Homework: Data Transformations

Author

Your Name

Note: This assignment must be submitted in github classroom.

This week’s assignment uses data from Tidy Tuesday (link) and relates to food consumption and CO2 emissions.

# Credit to Kasia and minorly edited to create output file and test plot
# Blog post at https://r-tastic.co.uk/post/from-messy-to-tidy/
library(rvest)
library(dplyr)

url <- "https://web.archive.org/web/20191224072125/https://www.nu3.de/blogs/nutrition/food-carbon-footprint-index-2018"

# scrape the website
url_html <- read_html(url)

# extract the HTML table
whole_table <- url_html %>% 
  html_nodes('table') %>%
  html_table(fill = TRUE) %>%
  .[[1]]

table_content <- whole_table %>%
  select(-X1) %>% # remove redundant column
  filter(!dplyr::row_number() %in% 1:3) # remove redundant rows

raw_headers <- url_html %>%
  html_nodes(".thead-icon") %>%
  html_attr('title')

tidy_bottom_header <- raw_headers[28:length(raw_headers)]
# tidy_bottom_header[1:10]

raw_middle_header <- raw_headers[17:27]
# raw_middle_header

tidy_headers <- c(
  rep(raw_middle_header[1:7], each = 2),
  "animal_total",
  rep(raw_middle_header[8:length(raw_middle_header)], each = 2),
  "non_animal_total",
  "country_total")

# tidy_headers

combined_colnames <- paste(tidy_headers, tidy_bottom_header, sep = ';')
colnames(table_content) <- c("Country", combined_colnames)

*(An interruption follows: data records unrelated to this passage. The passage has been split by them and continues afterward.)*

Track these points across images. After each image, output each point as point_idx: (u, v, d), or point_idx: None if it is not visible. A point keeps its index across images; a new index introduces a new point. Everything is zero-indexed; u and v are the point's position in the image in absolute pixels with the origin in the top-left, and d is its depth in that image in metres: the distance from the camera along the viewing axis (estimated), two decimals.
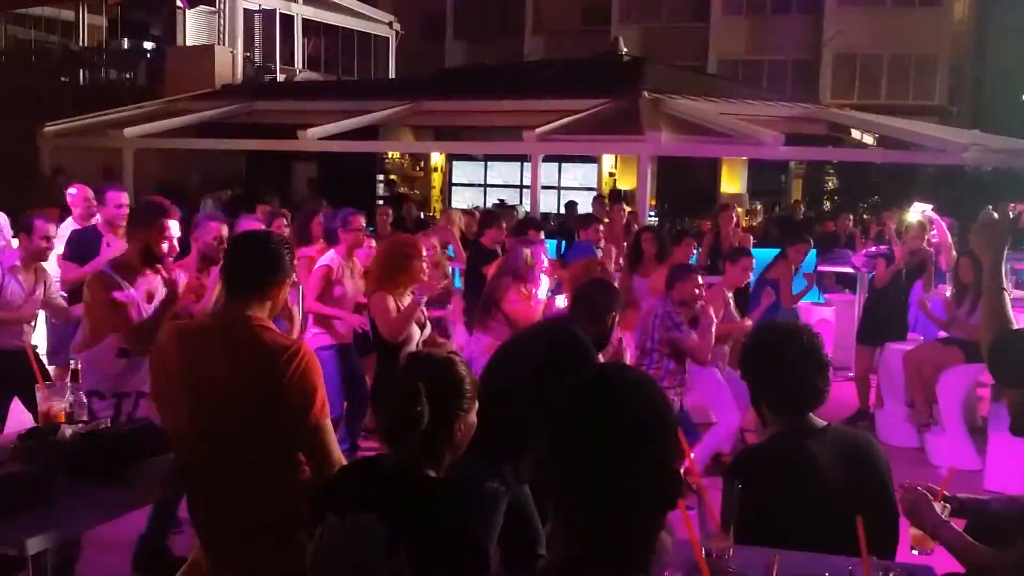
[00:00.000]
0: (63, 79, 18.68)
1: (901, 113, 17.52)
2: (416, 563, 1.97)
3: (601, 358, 4.14)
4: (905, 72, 26.14)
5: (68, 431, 2.92)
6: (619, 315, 4.05)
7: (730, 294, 6.48)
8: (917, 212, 7.71)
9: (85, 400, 3.21)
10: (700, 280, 5.65)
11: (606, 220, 10.23)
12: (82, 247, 5.65)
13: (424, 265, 4.82)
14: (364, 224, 5.96)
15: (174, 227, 4.08)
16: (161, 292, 4.00)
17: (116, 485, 2.78)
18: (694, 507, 2.23)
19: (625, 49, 17.52)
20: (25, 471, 2.76)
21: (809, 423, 2.59)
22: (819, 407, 2.61)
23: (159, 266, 3.98)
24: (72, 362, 3.26)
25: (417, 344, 4.73)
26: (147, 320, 3.89)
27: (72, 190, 6.58)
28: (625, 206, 10.00)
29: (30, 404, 4.01)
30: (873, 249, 8.51)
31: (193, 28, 19.11)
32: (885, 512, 2.54)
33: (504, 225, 8.10)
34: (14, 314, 4.81)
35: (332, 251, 5.82)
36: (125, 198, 5.93)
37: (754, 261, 6.66)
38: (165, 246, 4.00)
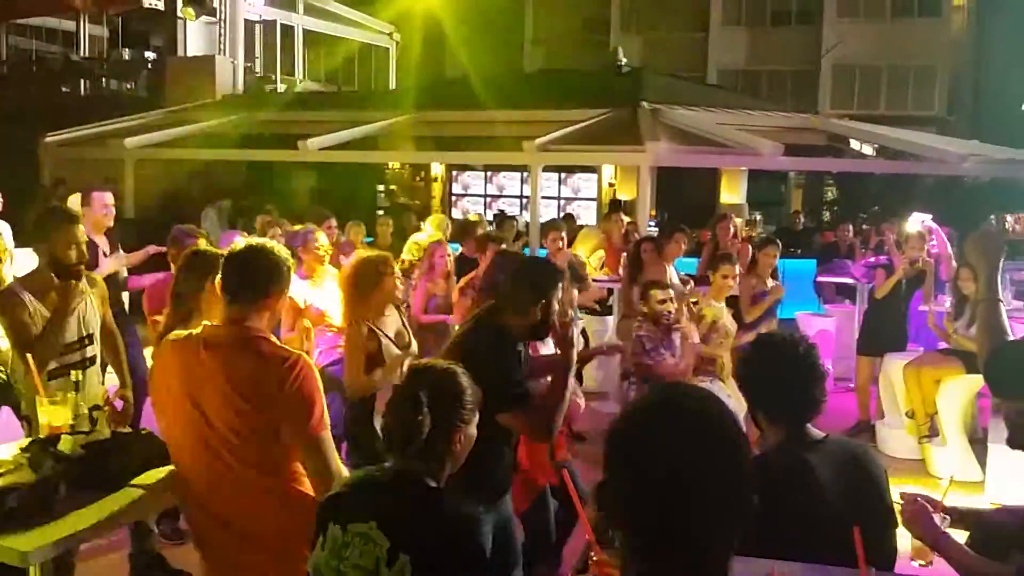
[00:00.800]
0: (64, 89, 18.74)
1: (900, 123, 17.55)
2: (416, 573, 1.98)
3: (549, 347, 4.00)
4: (904, 82, 26.22)
5: (69, 442, 2.93)
6: (559, 296, 3.44)
7: (721, 304, 6.29)
8: (916, 222, 7.71)
9: (87, 411, 3.22)
10: (669, 295, 5.60)
11: (604, 230, 10.27)
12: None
13: (397, 281, 4.36)
14: (327, 242, 5.92)
15: (81, 233, 3.84)
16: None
17: (117, 496, 2.79)
18: None
19: (625, 60, 17.55)
20: (26, 483, 2.77)
21: (807, 434, 2.59)
22: (817, 418, 2.62)
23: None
24: (73, 374, 3.26)
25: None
26: (39, 335, 3.70)
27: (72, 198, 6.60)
28: (624, 216, 10.02)
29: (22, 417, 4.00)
30: (872, 259, 8.52)
31: (194, 38, 19.16)
32: (884, 523, 2.54)
33: (479, 235, 8.03)
34: None
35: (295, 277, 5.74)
36: (110, 198, 5.86)
37: (736, 268, 6.49)
38: (73, 254, 3.78)
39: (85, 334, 3.92)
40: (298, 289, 5.42)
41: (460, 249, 8.03)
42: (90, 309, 3.96)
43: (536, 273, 3.52)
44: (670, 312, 5.51)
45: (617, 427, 1.44)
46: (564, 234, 8.19)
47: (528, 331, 3.39)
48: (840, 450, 2.62)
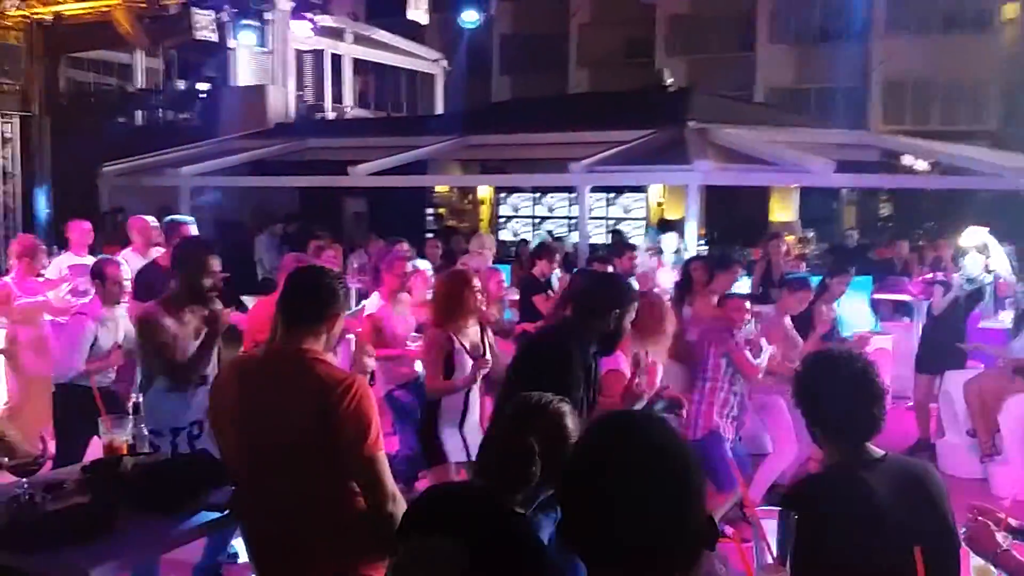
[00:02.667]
0: (121, 120, 19.20)
1: (954, 139, 17.25)
2: None
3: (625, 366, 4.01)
4: (957, 97, 25.77)
5: (130, 463, 2.99)
6: (630, 315, 3.61)
7: (788, 320, 6.27)
8: (973, 238, 7.57)
9: (147, 433, 3.28)
10: (747, 305, 5.61)
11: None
12: (146, 284, 5.75)
13: (479, 296, 4.64)
14: (407, 270, 6.03)
15: (216, 262, 4.11)
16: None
17: (176, 516, 2.83)
18: (750, 539, 2.21)
19: (670, 80, 17.54)
20: (88, 502, 2.83)
21: (866, 453, 2.54)
22: (875, 436, 2.58)
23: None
24: (133, 396, 3.33)
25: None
26: (190, 357, 3.95)
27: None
28: (677, 236, 9.98)
29: None
30: (930, 276, 8.37)
31: (246, 69, 19.56)
32: (945, 542, 2.48)
33: (556, 257, 8.14)
34: (102, 362, 4.91)
35: (376, 296, 5.88)
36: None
37: (811, 293, 6.43)
38: (209, 282, 4.03)
39: None
40: (377, 312, 5.72)
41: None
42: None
43: (615, 284, 3.74)
44: (746, 322, 5.50)
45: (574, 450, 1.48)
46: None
47: (600, 341, 3.48)
48: (900, 469, 2.57)
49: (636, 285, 6.32)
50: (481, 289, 4.73)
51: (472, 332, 4.61)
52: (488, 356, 4.53)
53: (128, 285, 5.19)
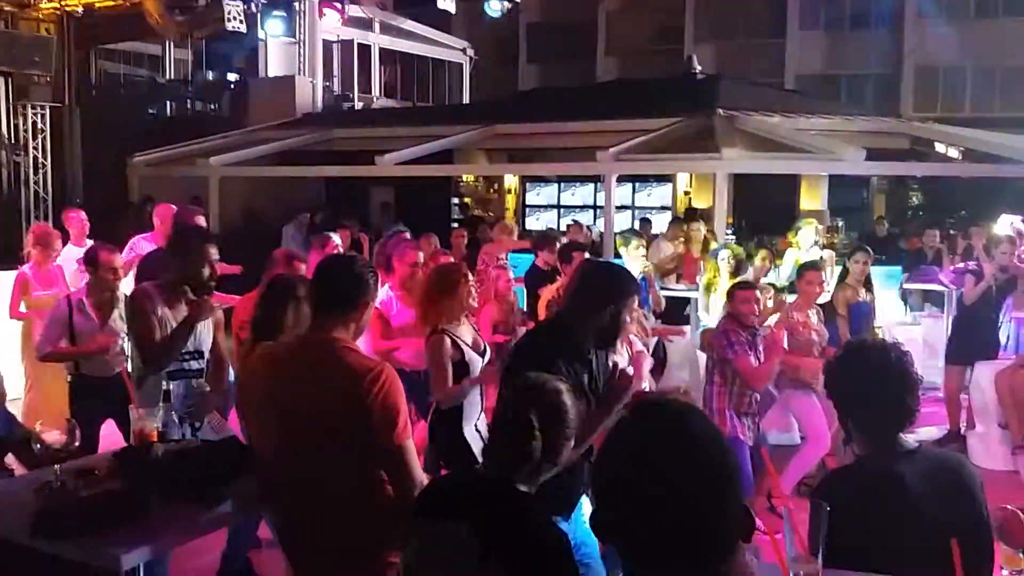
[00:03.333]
0: (151, 111, 19.37)
1: (987, 126, 16.98)
2: (506, 572, 1.99)
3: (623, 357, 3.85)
4: (990, 83, 25.35)
5: (160, 450, 3.02)
6: (629, 310, 3.41)
7: (812, 312, 6.16)
8: (1006, 226, 7.46)
9: (177, 420, 3.31)
10: (756, 296, 5.51)
11: (682, 240, 10.15)
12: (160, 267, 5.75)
13: (472, 289, 4.47)
14: (420, 260, 5.96)
15: (214, 252, 4.08)
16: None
17: (206, 503, 2.85)
18: (781, 531, 2.19)
19: (699, 67, 17.38)
20: (120, 489, 2.86)
21: (899, 444, 2.51)
22: (909, 427, 2.54)
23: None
24: (163, 383, 3.36)
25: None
26: (163, 340, 3.94)
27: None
28: (702, 225, 9.90)
29: (123, 427, 4.15)
30: (961, 265, 8.26)
31: (274, 59, 19.63)
32: (980, 535, 2.45)
33: (557, 246, 8.03)
34: (84, 347, 4.88)
35: (386, 287, 5.80)
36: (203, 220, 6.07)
37: (819, 275, 6.31)
38: (207, 271, 4.01)
39: (194, 349, 4.11)
40: (385, 302, 5.58)
41: (536, 259, 8.03)
42: (205, 328, 4.15)
43: (610, 277, 3.49)
44: (755, 313, 5.42)
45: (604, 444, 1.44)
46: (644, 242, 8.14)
47: (596, 336, 3.32)
48: (934, 461, 2.53)
49: None
50: (474, 284, 4.58)
51: (466, 329, 4.46)
52: (488, 352, 4.44)
53: (121, 272, 5.22)
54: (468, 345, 4.32)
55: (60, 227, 7.49)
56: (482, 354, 4.41)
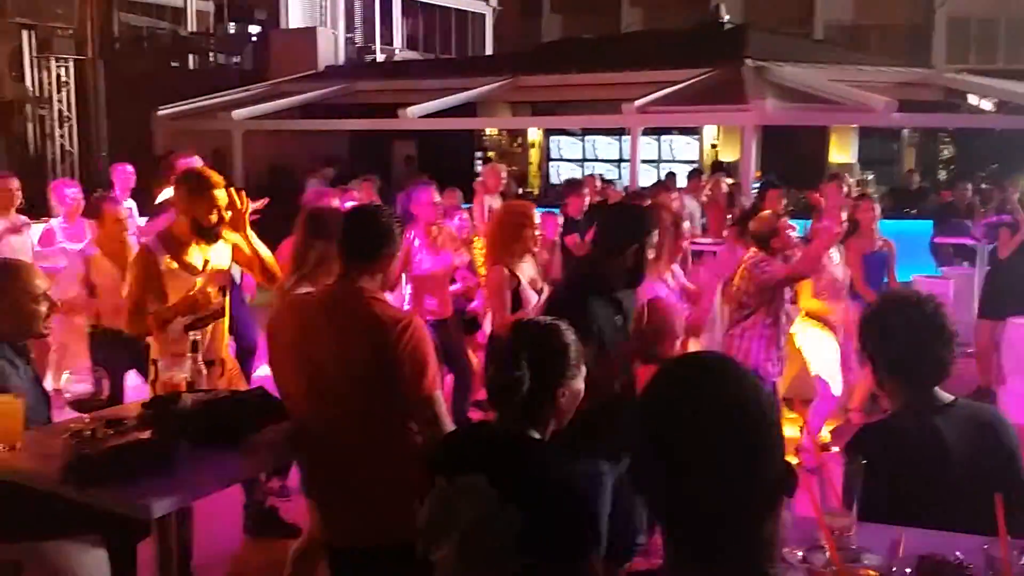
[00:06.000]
0: (174, 64, 19.31)
1: (1020, 77, 16.61)
2: (524, 522, 1.98)
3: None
4: (1023, 35, 24.78)
5: (188, 400, 3.02)
6: (651, 245, 3.42)
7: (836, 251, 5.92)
8: None
9: (205, 370, 3.31)
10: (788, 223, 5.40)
11: (707, 192, 10.03)
12: None
13: (535, 232, 4.62)
14: (434, 197, 5.89)
15: (222, 197, 3.90)
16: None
17: (234, 452, 2.86)
18: (815, 485, 2.16)
19: (727, 17, 17.07)
20: (149, 439, 2.87)
21: (935, 397, 2.47)
22: (945, 380, 2.50)
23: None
24: (191, 334, 3.35)
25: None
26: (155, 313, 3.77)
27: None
28: (728, 178, 9.78)
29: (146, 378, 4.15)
30: (994, 219, 8.11)
31: (296, 11, 19.48)
32: (1016, 489, 2.40)
33: (584, 191, 7.97)
34: (110, 300, 4.89)
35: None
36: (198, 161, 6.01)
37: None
38: (214, 217, 3.84)
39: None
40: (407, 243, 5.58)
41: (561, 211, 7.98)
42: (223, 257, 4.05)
43: (630, 215, 3.54)
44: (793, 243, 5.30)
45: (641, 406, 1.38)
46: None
47: (624, 278, 3.34)
48: (970, 414, 2.49)
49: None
50: (539, 226, 4.68)
51: (528, 268, 4.60)
52: (545, 291, 4.51)
53: (128, 223, 5.20)
54: (526, 282, 4.49)
55: (90, 181, 7.50)
56: (539, 292, 4.54)
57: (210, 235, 3.88)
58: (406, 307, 5.61)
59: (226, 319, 4.05)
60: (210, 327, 3.93)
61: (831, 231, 5.13)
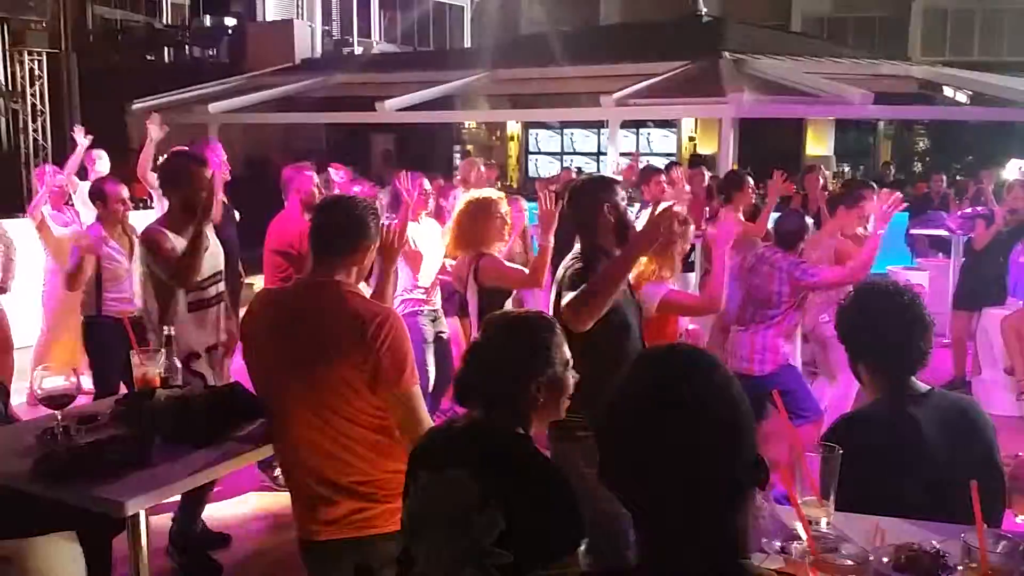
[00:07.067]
0: (149, 57, 19.12)
1: (995, 69, 16.75)
2: (508, 517, 1.96)
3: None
4: (998, 27, 24.96)
5: (163, 395, 2.99)
6: (623, 196, 3.50)
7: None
8: (1015, 170, 7.37)
9: (179, 365, 3.28)
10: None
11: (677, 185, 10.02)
12: None
13: (505, 219, 4.60)
14: (427, 187, 5.85)
15: (209, 176, 4.01)
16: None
17: (209, 448, 2.83)
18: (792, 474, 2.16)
19: (705, 10, 17.10)
20: (123, 435, 2.83)
21: (911, 387, 2.48)
22: (922, 370, 2.51)
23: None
24: (166, 329, 3.31)
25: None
26: (182, 255, 3.89)
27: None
28: (706, 171, 9.78)
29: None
30: (970, 210, 8.18)
31: (272, 4, 19.34)
32: (991, 478, 2.42)
33: (663, 179, 7.88)
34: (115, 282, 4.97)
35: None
36: (222, 152, 6.03)
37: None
38: (204, 195, 3.93)
39: (214, 272, 4.10)
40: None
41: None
42: (215, 247, 4.12)
43: (590, 184, 3.61)
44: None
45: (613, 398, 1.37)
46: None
47: (615, 239, 3.39)
48: (946, 404, 2.50)
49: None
50: (506, 215, 4.63)
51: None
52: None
53: (130, 204, 5.35)
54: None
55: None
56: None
57: (194, 215, 3.92)
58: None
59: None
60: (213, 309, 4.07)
61: (878, 238, 5.08)
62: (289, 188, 5.41)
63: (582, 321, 3.07)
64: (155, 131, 6.57)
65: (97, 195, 5.33)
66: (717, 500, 1.28)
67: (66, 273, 5.35)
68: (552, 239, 4.16)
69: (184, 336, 3.81)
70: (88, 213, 6.40)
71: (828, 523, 2.09)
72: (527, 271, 4.45)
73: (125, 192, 5.35)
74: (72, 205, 7.13)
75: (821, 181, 8.53)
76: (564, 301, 3.15)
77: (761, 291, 5.12)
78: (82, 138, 7.23)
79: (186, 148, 5.30)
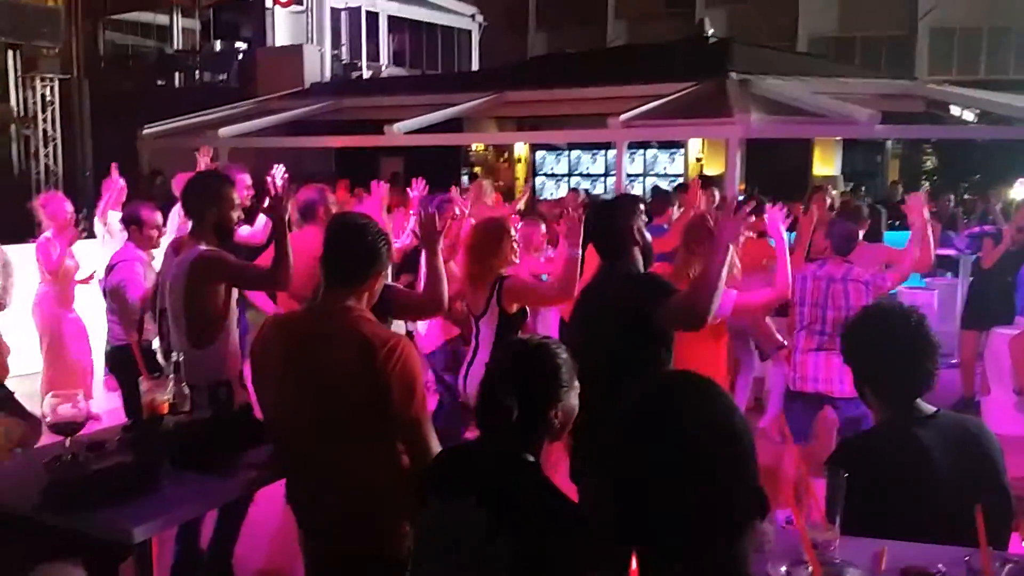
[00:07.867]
0: (159, 82, 19.30)
1: (1002, 88, 16.75)
2: (517, 546, 1.95)
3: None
4: (1005, 45, 24.99)
5: (171, 422, 3.00)
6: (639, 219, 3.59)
7: None
8: (1023, 190, 7.37)
9: (187, 392, 3.28)
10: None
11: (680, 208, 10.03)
12: None
13: (515, 244, 4.49)
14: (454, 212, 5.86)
15: (238, 196, 3.91)
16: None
17: (217, 475, 2.84)
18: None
19: (711, 31, 17.17)
20: (130, 461, 2.84)
21: (918, 409, 2.47)
22: (928, 392, 2.50)
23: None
24: (174, 355, 3.32)
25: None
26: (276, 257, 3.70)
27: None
28: (716, 191, 9.79)
29: None
30: (978, 229, 8.17)
31: (282, 28, 19.51)
32: (999, 501, 2.41)
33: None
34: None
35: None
36: (249, 179, 6.03)
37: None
38: (236, 215, 3.82)
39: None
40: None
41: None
42: None
43: (608, 207, 3.74)
44: None
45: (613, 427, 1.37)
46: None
47: (646, 256, 3.55)
48: (953, 426, 2.49)
49: None
50: (518, 239, 4.57)
51: None
52: None
53: (164, 231, 5.28)
54: None
55: (75, 200, 7.41)
56: None
57: (229, 236, 3.88)
58: None
59: None
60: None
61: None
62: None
63: (711, 314, 3.19)
64: (205, 161, 6.65)
65: (132, 220, 5.29)
66: (717, 530, 1.28)
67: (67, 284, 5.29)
68: (580, 251, 4.07)
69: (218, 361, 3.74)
70: (110, 241, 6.40)
71: (834, 547, 2.08)
72: (555, 284, 4.31)
73: (159, 218, 5.36)
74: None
75: (828, 201, 8.52)
76: (683, 302, 3.23)
77: (852, 311, 5.02)
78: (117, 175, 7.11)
79: (207, 171, 5.32)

table_content <- table_content %>%
  mutate_at(vars(2:26), as.numeric)

The code above reads the data in from the Wayback Machine’s archived version of the original webpage and gets it into tabular form.

Your job is to complete the following tasks:

Describe the state of the data set, table_content.
- What are the variables in the data set?
  - var1
  - var2
  - (add more as necessary)
- Is it in tidy form? What principles of tidy data does this violate?
  Your answer here
- What steps do you need to take to get it into tidy form?
  2. (add more steps as necessary)
Sketch out what the final (tidy) data set will look like. You can use markdown table syntax or a picture here, but if you use a picture, upload it to imgur and include the image link in this document USING PROPER MARKDOWN SYNTAX.
Write R or python code for each step in the process you identified in #1. Show what the data looks like at each step using head(). Each step should be in a different code chunk.
For each food type (you may have to remove total values), plot the relationship between Carbon output and Consumption (use facets to get separate plots for each type of food). What do you notice for each plot? If you want to reduce carbon emissions, what foods should you eat less of?
Look at the plot above again. Do you have any concerns about the data? The data source?